As its latest blended winglet application enters service with Continental Airlines on the 757-200, Aviation Partners Boeing (APB) is eyeing further aircraft for the modification such as the 767, 777 and MD-80.
APB's Next Generation 737 winglet programme is also achieving considerable success.
The US Federal Aviation Administration awarded APB a Supplemental Type Certificate (STC) for its 757 winglet in May and Continental put the aircraft back into service on its New York Newark-Stockholm service on 4 June.
The second 757 to be modified is also now in service with a third planned by the end of the month. All 11 757s that are having winglets fitted will be flying by year-end.
Preliminary results from Continental show it is achieving a 4.8% reduction in fuel burn on its Stockholm service, says APB chief executive Mike Marino.
The modification takes about 15-18 days to install. The winglet "system", which includes the winglet itself and everything needed to fit it to the aircraft except the actual price of the installation, costs $750,000.
The second airline customer for the 757 modification, Icelandair, will begin modifying its first of seven aircraft in October. Two undisclosed private operators have ordered winglets for their 757s.
The company is talking to several other carriers with transatlantic 757 operations like Continental, such as American, Northwest and United Airlines and European leisure operators First Choice Airways and Thomas Cook Airlines about possibly modifying their 757s with winglets, says Marino.
There are more than 650 757-200s in service worldwide that could be converted. "We should be able to capture 60% of that with the interest we're seeing," he adds.
Now that the 757 winglet modification is in service, APB expects market interest to boom. "Our experience has taught us that seeing is believing when it comes to certifying and marketing a technology as revolutionary as blended winglets," says vice-president of sales Patrick LaMoria.
With the introduction of the 757 to the programme and strong sales of its 737 winglets both for new and in-service aircraft, APB has ramped up the winglet production rate from 12 to 30 shipsets per month. At present, four of these are for the 757.
They are manufactured by Austria's Fischer Advanced Composite Components.
Earlier this month APB delivered its 700th winglet shipset. It has 438 shipsets on order with options for a further 1,100.
Meanwhile, by the end of the year more than half of the Next Generation 737s delivered to date will have had winglets installed, rising to 65% by the end of 2006, says Marino. While retrofits are proving popular, APB is increasingly supplying them as buyer furnished equipment for new-build aircraft. "Around 80% of new build aircraft have winglets," he says.
The latest 737NG to enter the winglet programme is the 737-600 variant. The launch customer for this aircraft is Canadian low-cost carrier WestJet Airlines which has ordered 13 shipsets. "We expect certification of the 737-600 in July 2006," says Marino. APB is also searching for a launch customer for 737-900 winglets.
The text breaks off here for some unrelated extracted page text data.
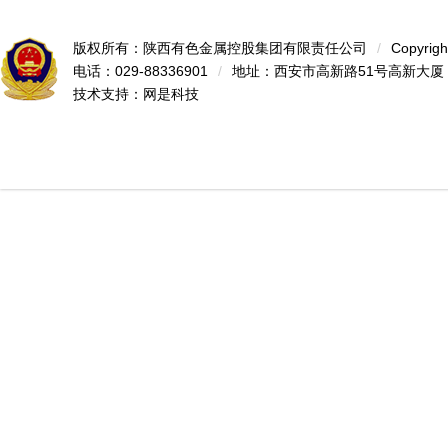
版权所有：陕西有色金属控股集团有限责任公司
/
Copyrigh
电话：029-88336901
/
地址：西安市高新路51号高新大厦
技术支持：
网是科技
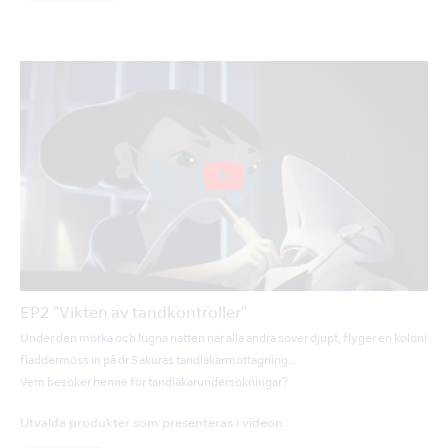
EP2 "Vikten av tandkontroller"
Under den mörka och lugna natten när alla andra sover djupt, flyger en koloni
fladdermöss in på dr Sakuras tandläkarmottagning...
Vem besöker henne för tandläkarundersökningar?
Utvalda produkter som presenteras i videon :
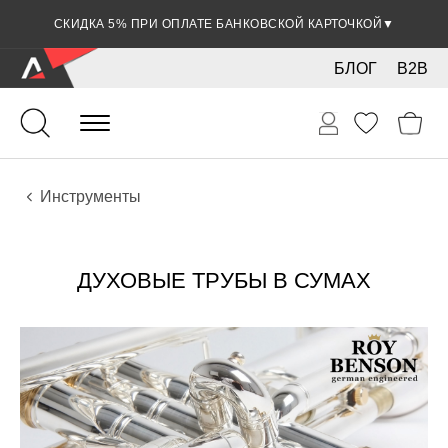
СКИДКА 5% ПРИ ОПЛАТЕ БАНКОВСКОЙ КАРТОЧКОЙ
▼
БЛОГ
B2B
Духовые
Медные
Инструменты
ДУХОВЫЕ ТРУБЫ В СУМАХ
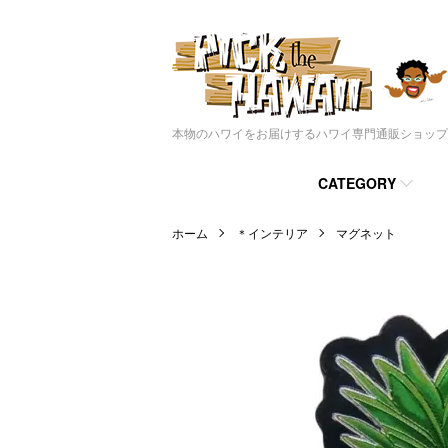
本物のハワイをお届けするハワイ専門通販ショップ
CATEGORY
ホーム
＊インテリア
マグネット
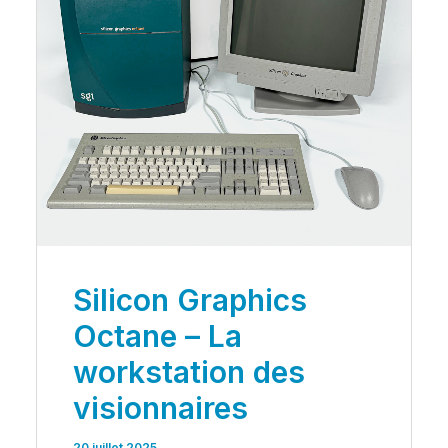
Silicon Graphics
Octane – La
workstation des
visionnaires
20 juillet 2025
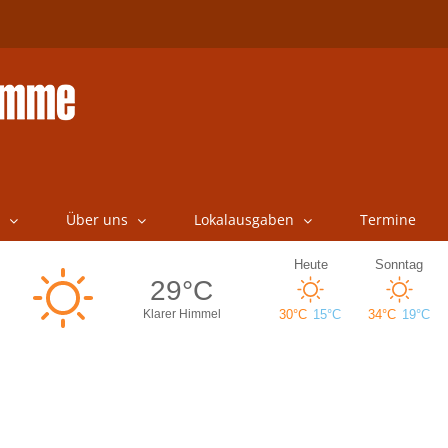
Über uns
Lokalausgaben
Termine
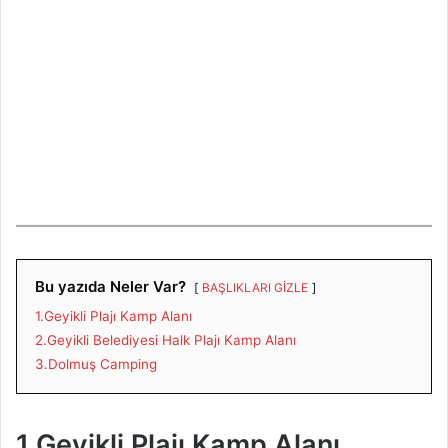
Bu yazıda Neler Var?
BAŞLIKLARI GİZLE
1.Geyikli Plajı Kamp Alanı
2.Geyikli Belediyesi Halk Plajı Kamp Alanı
3.Dolmuş Camping
1.Geyikli Plajı Kamp Alanı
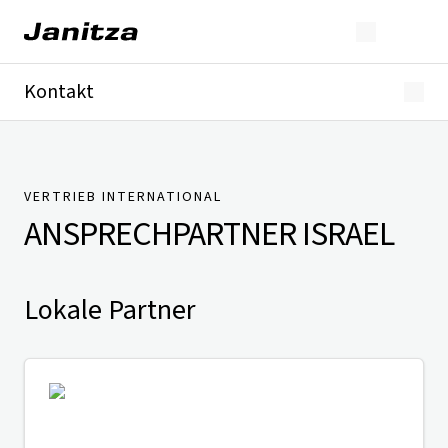
Kontakt
Deutschland
International
Technischer Support
Presse
VERTRIEB INTERNATIONAL
ANSPRECHPARTNER
ISRAEL
Lokale Partner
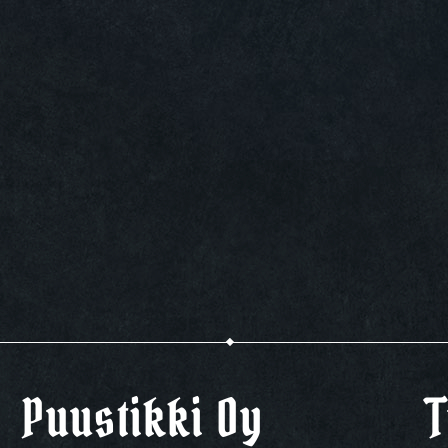
Puustikki Oy
T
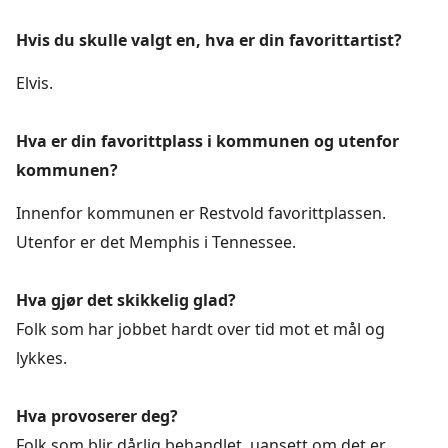
Hvis du skulle valgt en, hva er din favorittartist?
Elvis.
Hva er din favorittplass i kommunen og utenfor
kommunen?
Innenfor kommunen er Restvold favorittplassen.
Utenfor er det Memphis i Tennessee.
Hva gjør det skikkelig glad?
Folk som har jobbet hardt over tid mot et mål og
lykkes.
Hva provoserer deg?
Folk som blir dårlig behandlet, uansett om det er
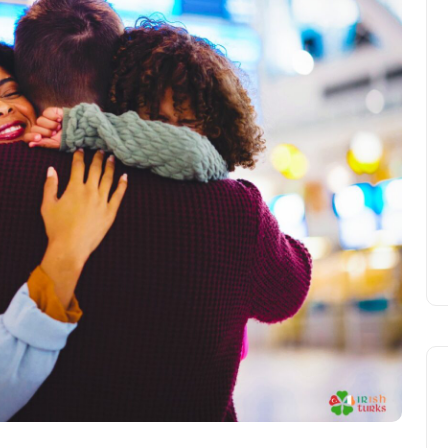
UCD Turkish Society
Faaliyetlerine Başlıyor
Yasir Baba
24 Eylül 2025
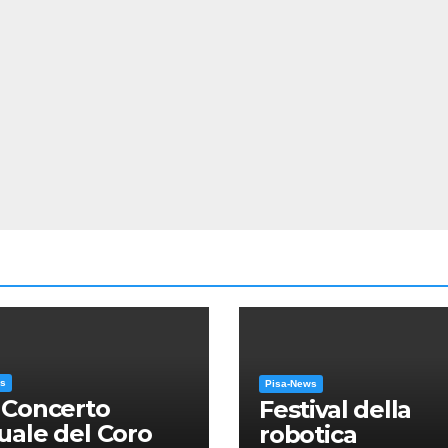
ws
Pisa-News
 Concerto
Festival della
ale del Coro
robotica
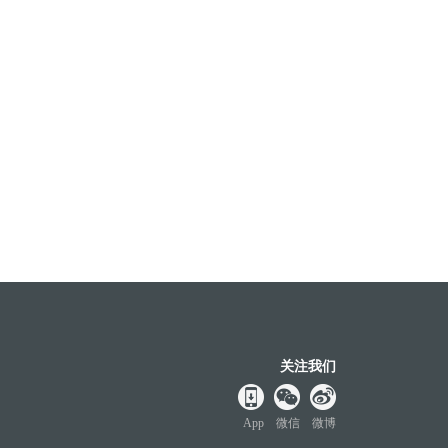
关注我们
App
微信
微博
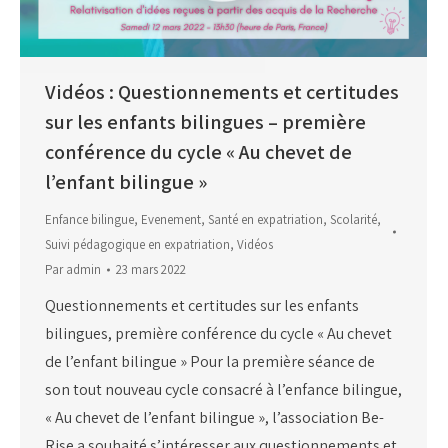
Vidéos : Questionnements et certitudes
sur les enfants bilingues – première
conférence du cycle « Au chevet de
l’enfant bilingue »
Enfance bilingue
,
Evenement
,
Santé en expatriation
,
Scolarité
,
Suivi pédagogique en expatriation
,
Vidéos
Par
admin
23 mars 2022
Questionnements et certitudes sur les enfants
bilingues, première conférence du cycle « Au chevet
de l’enfant bilingue » Pour la première séance de
son tout nouveau cycle consacré à l’enfance bilingue,
« Au chevet de l’enfant bilingue », l’association Be-
Rise a souhaité s’intéresser aux questionnements et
APB is in talks with Air Canada and others to launch the winglet programme for the 767-300ER. "It looks like we will probably launch in Q4 this year," says Marino.
The company is also discussing launch orders with Hawaiian Airlines, Japan Air Lines and UPS. From launch it takes from 18-22 months to achieve certification of a new winglet programme. The winglet for the 767 will be some 11ft (3.3m) tall.
The 767 winglet project will be the most significant investment made by APB to date, says Marino. It will announce a risk-share partner for this at the time of launch, just as it did with Fischer on the 757. The Austrian company, which has invested heavily itself in building up winglet production, is in a strong position to capture the 767 business.
As APB nears the 767 winglet launch, it is looking at wingtip treatments for the 777-200ER. The wingtip shape could either be a winglet or a "spiroid", which is a closed loop winglet. APB has a patent on this design.
"We hope to have a firm configuration by the fourth quarter and would like to be in a position to offer this modification to the market at that time," says Marino, with a launch customer signed up within a year.
If this goes to plan, APB could see the first 777 with winglets or spiroids entering service in mid-to-late 2007. If the spiroid design is chosen the company may have to develop a proof-of-concept flying demonstrator, which would most likely be on a 737 testbed.
The final airframe being studied for the winglet treatment is the MD-80 family. APB has been discussing this programme with several operators for a couple of years but a launch customer has yet to be signed up, says Marino.